What to do —
Transcribe the listing that follows in full, exactly, and drop its images.

Data for review —
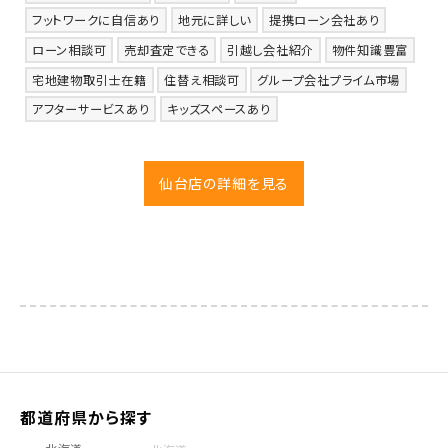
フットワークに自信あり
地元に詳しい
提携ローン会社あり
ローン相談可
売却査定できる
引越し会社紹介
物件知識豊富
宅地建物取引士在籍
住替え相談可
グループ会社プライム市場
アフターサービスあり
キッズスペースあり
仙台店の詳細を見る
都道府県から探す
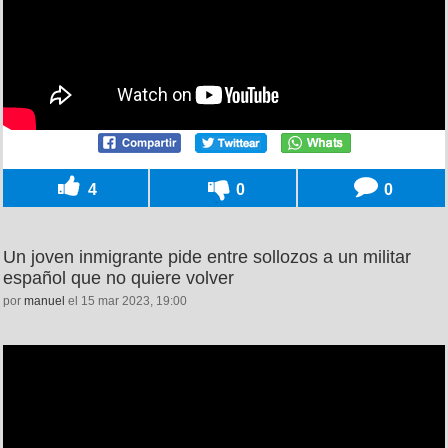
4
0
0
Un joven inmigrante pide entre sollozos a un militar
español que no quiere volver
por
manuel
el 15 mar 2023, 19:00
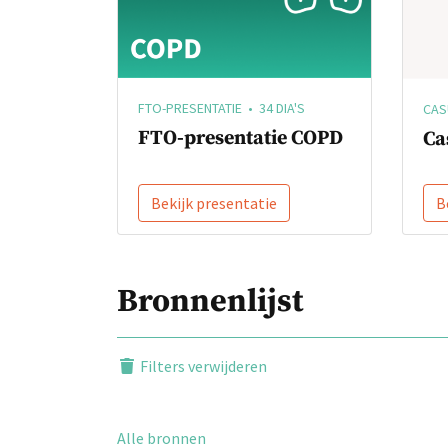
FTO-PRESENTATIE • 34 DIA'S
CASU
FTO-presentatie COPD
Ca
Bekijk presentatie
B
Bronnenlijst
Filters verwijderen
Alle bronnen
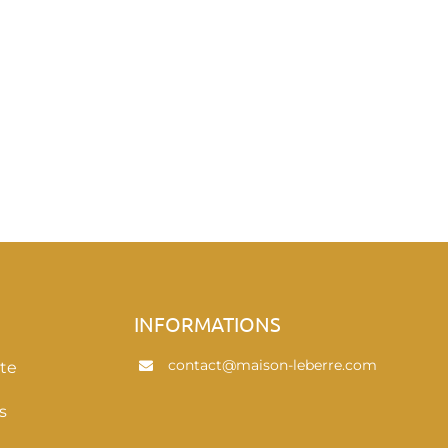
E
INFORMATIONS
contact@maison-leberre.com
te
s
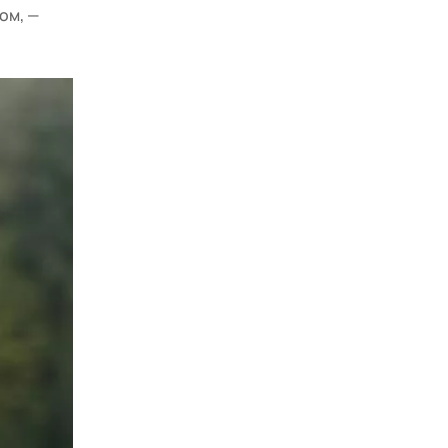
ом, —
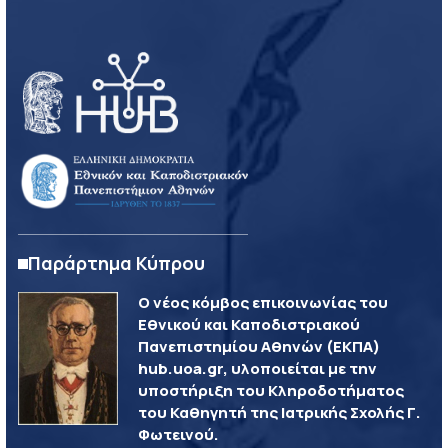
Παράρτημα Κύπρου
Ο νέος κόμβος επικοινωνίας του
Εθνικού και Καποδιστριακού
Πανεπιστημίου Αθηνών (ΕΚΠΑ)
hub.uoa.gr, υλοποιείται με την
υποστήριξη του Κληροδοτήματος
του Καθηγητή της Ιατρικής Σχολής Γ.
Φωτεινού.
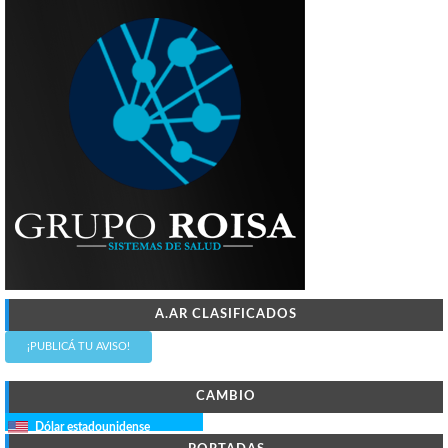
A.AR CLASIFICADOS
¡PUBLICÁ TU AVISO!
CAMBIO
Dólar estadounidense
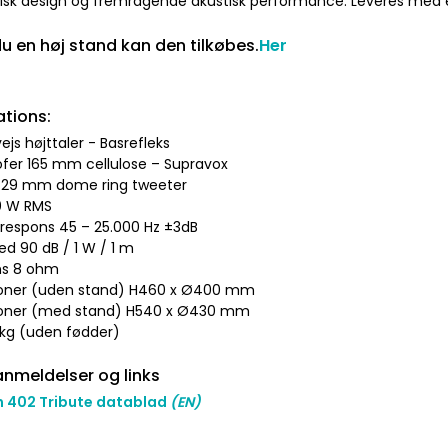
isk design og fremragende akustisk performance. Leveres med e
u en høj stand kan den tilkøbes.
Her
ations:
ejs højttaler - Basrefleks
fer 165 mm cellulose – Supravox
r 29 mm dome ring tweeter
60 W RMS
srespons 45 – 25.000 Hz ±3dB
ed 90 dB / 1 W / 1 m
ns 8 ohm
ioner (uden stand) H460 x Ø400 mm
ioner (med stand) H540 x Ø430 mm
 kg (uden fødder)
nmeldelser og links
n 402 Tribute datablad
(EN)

Answer section —
フットワークに自信あり
地元に詳しい
提携ローン会社あり
ローン相談可
売却査定できる
引越し会社紹介
物件知識豊富
宅地建物取引士在籍
住替え相談可
グループ会社プライム市場
アフターサービスあり
キッズスペースあり
仙台店の詳細を見る
都道府県から探す
4
0
0
Un joven inmigrante pide entre sollozos a un militar
español que no quiere volver
por
manuel
el 15 mar 2023, 19:00
FTO-PRESENTATIE • 34 DIA'S
CASU
FTO-presentatie COPD
Ca
Bekijk presentatie
B
Bronnenlijst
Filters verwijderen
Alle bronnen
E
INFORMATIONS
contact@maison-leberre.com
te
s
ом, —
Παράρτημα Κύπρου
Ο νέος κόμβος επικοινωνίας του
Εθνικού και Καποδιστριακού
Πανεπιστημίου Αθηνών (ΕΚΠΑ)
hub.uoa.gr, υλοποιείται με την
υποστήριξη του Κληροδοτήματος
του Καθηγητή της Ιατρικής Σχολής Γ.
Φωτεινού.
A.AR CLASIFICADOS
¡PUBLICÁ TU AVISO!
CAMBIO
Dólar estadounidense
isk design og fremragende akustisk performance. Leveres med e
u en høj stand kan den tilkøbes.
Her
ations:
ejs højttaler - Basrefleks
fer 165 mm cellulose – Supravox
r 29 mm dome ring tweeter
60 W RMS
srespons 45 – 25.000 Hz ±3dB
ed 90 dB / 1 W / 1 m
ns 8 ohm
ioner (uden stand) H460 x Ø400 mm
ioner (med stand) H540 x Ø430 mm
 kg (uden fødder)
nmeldelser og links
n 402 Tribute datablad
(EN)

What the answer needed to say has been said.